Why Your Goals Need to be Larger than Your Life

The most common question we have to answer while growing up would be ‘’what's your aim in life’’ or ‘’what are your plans for the future? As astonishing as it might sound most of us never get to those childhood dreams even though they are what we always strive to be. The importance of setting a goal is mostly confined to a box. Sometimes it's about getting a specific job or landing on a business of our dreams. But what’s next? Where do we go from here? This is when the midlife crisis begins as we get closer to our goals and try wondering about the next step forward. We feel lost. So, it is really necessary to have goals that are beyond our life span, something that will constantly help us flourish throughout our lives.

However, setting goals does not have to be repetitive. The advantages and benefits of having a set of goals to strive towards are numerous.
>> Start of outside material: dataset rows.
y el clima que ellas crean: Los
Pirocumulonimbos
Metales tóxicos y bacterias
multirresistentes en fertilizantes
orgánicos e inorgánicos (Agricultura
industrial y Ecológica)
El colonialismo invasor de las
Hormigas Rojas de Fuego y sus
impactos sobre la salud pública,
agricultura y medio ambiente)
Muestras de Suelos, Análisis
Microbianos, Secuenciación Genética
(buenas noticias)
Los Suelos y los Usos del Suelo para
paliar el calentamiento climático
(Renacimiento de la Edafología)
Setting goals helps to stimulate new habits, helps direct your concentration, and helps you maintain life's momentum. It also helps you to align your attention and foster a sense of self-mastery. You can't really control something that you don't evaluate in the end, and you can't improve it either. Setting goals will help you achieve that and more.
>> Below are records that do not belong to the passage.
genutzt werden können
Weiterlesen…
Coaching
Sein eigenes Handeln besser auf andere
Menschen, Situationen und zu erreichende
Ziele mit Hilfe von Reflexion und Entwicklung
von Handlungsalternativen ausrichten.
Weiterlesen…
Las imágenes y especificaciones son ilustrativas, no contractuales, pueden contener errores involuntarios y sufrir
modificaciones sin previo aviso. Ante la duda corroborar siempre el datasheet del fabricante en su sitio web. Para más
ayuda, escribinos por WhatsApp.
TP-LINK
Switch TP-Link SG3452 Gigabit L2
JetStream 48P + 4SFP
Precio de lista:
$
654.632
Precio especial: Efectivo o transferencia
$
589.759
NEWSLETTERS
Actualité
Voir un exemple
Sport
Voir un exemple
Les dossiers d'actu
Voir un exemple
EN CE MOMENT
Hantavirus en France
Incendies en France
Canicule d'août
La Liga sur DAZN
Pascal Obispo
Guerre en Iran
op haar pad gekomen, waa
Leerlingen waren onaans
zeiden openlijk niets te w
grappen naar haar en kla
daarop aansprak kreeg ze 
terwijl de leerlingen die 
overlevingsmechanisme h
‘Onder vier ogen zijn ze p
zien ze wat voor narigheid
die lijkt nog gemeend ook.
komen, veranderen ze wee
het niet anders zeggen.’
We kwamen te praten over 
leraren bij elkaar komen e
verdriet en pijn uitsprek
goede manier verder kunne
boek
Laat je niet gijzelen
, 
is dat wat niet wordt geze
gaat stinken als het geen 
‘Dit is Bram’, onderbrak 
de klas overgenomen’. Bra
Goals enable you to focus your attention. Having precise goals makes it less exhausting to accomplish everything you want to achieve. Firstly, if you have no goal, you might feel a little discouraged and frustrated that the energy you devote mindlessly is taking you nowhere. Imagine a baby bird. The baby bird wishes to fly, but he's not sure of it. In other words, there isn't a goal for the baby bird. So it realizes it has wings but doesn't concentrate on flying. Rather, it flaps its wings aimlessly, only to get nowhere, frustrated and fatigued. If the baby bird had a goal, "Yes, I want to fly," it would be able to think and function more clearly to flap its wings more efficiently and realize that it needs to run while flapping to get the lift it needs to fly.

Goals serve as reference points. You have no reference point without goals to monitor your progress. To see your progress, you need reference points to be motivated as you get closer to your goal, while finding a new path as you see your progress is not going anywhere (in the case of the baby bird, not knowing it needed to approach the goal differently by running as well as flapping).

On the other side, you'd have nothing to work for, because at the end of the road, there's nothing waiting for you. We all have an internal drive that is very goal-oriented, even our most basic emotions and desires are subject to having a goal. What matters to both of us is that we're not going to create a drive to get us there without a goal. Every year we see this on New Year's Eve when everybody says they're going to work out, go to the gym, or finally get a new job. And while it is a target in itself, it is a very frail and flimsy goal to have, which is why it is dropped by most individuals within the first month.

Overall, for you to do something with your life, setting goals is important. Which is the only thing you need to do to live a life worth meaning. Goals help save you time, energy, keep you motivated, and open-minded to improve your approach to a problem that you want to solve because a goal is nothing more than a problem if you think about it and the solution is your actions. You are able to give a better answer by concentrating more on the problem you are given.